I wasn't very impressed by Achebe's writing; it's all very commonplace. He kept using Nigerian words for things, which I don't particularly like, but there was a dictionary at the back of my edition and I learned the words after a while. There were a few witticisms scattered about, and I do like proverbs, so that was enjoyable.
The thing about this novel that took me by surprise is that the white man didn't arrive to the story until the last 50 pages. Everything up until then was Achebe describing village life and Okonkwo pretty much abusing anyone who crossed his path. The story did pick up a bit when the missionaries showed up, but it was all so very biased it just rubbed me the wrong way. Maybe it's because I had already checked out of the story by then, and just wanted it all to end -
which it did with a bang.
Now, that ending is a whole nother issues. It seems as though I was waiting for it, and then when it finally arrived I almost felt as if I'd missed it. It felt rushed and maladroit – almost as if Achebe himself grew bored with his creation and wanted to wash his hands off it.

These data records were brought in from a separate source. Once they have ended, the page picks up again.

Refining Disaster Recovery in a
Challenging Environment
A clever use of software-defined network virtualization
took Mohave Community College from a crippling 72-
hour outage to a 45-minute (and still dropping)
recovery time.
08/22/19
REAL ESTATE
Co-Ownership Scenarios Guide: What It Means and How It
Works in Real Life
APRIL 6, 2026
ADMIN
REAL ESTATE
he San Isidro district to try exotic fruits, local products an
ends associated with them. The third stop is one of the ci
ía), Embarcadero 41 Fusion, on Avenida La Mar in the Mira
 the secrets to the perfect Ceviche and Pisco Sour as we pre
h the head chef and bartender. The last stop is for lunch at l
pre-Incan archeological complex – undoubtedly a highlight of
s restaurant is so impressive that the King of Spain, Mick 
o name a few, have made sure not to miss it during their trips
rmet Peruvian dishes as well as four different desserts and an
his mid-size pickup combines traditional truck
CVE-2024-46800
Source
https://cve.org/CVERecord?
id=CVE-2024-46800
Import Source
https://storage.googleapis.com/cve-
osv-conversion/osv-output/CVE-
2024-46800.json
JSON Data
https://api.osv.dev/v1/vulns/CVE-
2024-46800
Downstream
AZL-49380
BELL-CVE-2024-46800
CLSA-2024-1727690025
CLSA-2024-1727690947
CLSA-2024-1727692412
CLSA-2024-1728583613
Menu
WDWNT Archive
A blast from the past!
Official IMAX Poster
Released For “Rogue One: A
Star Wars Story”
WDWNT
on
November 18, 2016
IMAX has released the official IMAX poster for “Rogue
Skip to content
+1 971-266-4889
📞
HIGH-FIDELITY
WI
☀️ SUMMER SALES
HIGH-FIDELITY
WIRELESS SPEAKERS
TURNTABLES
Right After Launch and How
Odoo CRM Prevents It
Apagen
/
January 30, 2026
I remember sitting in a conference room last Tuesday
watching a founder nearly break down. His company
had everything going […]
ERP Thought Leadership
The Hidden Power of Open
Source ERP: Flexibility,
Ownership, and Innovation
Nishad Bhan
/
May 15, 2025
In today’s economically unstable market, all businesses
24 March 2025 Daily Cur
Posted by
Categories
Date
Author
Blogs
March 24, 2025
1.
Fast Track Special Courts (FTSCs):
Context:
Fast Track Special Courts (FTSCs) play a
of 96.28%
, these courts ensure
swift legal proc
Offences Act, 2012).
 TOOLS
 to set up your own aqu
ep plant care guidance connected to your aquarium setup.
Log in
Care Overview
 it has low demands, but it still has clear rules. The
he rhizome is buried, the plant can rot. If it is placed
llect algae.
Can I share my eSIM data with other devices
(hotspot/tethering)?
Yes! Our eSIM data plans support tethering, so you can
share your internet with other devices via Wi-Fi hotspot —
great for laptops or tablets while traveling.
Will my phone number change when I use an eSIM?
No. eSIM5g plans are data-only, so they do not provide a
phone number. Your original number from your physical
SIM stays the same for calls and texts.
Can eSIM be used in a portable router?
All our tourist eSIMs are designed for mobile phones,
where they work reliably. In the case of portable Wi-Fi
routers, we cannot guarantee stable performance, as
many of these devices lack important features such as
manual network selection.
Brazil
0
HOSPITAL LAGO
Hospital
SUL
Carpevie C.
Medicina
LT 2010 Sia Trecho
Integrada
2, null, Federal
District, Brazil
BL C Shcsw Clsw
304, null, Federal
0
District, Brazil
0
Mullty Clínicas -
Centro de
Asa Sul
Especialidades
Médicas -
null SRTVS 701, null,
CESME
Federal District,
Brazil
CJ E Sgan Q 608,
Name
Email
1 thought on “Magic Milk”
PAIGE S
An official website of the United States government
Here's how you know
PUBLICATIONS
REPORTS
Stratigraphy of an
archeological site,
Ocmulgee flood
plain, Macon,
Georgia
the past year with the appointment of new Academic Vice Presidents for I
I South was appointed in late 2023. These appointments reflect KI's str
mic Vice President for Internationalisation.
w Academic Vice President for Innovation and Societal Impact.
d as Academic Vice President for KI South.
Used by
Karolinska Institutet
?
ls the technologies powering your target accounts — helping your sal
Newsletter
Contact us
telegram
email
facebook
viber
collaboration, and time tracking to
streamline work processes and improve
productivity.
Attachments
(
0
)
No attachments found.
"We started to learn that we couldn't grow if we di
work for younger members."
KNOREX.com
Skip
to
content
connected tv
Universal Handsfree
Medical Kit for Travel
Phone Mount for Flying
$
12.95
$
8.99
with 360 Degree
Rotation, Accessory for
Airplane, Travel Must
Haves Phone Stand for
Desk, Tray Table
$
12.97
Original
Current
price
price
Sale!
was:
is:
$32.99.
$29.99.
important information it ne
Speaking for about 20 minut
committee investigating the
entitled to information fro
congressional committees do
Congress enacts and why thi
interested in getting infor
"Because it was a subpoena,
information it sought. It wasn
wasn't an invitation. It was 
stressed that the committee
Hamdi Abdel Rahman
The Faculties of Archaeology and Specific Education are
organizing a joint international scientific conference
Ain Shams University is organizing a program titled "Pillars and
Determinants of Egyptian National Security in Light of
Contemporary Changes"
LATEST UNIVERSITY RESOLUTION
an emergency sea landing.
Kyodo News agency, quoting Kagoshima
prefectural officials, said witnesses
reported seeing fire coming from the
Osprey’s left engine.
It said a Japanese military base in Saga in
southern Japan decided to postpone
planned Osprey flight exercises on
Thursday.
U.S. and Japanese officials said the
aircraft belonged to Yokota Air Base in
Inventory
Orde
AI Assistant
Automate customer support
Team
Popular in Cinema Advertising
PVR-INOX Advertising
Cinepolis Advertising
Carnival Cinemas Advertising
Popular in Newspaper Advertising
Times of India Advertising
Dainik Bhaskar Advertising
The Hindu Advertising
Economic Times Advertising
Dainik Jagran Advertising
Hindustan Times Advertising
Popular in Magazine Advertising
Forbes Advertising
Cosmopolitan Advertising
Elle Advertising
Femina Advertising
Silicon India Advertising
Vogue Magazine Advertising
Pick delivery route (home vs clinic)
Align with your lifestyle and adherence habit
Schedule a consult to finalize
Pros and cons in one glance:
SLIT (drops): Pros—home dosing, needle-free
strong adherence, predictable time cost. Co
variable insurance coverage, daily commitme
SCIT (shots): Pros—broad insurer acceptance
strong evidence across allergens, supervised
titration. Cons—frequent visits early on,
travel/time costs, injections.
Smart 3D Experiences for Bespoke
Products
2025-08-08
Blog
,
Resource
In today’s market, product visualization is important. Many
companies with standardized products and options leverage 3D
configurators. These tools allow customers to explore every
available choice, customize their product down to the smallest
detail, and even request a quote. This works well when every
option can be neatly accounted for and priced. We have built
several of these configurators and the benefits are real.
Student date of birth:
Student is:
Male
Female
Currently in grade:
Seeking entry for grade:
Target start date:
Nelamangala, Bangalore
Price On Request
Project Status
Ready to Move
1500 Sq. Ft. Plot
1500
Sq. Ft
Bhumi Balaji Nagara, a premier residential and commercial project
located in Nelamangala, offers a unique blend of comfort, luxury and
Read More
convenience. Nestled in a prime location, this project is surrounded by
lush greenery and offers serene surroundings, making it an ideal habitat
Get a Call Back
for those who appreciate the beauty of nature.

But then I took some time to let it marinate, and it seemed to me somewhat just.
I had to think for quite a while how to grade this book because the story itself and the execution is a 2, but then the moral of the story is a 4. I'm glad that I read it (I think) and Achebe brings up a lot of issues for further discussion, but I'm still torn. We'll settle for a 3 for now and then I might change it later on.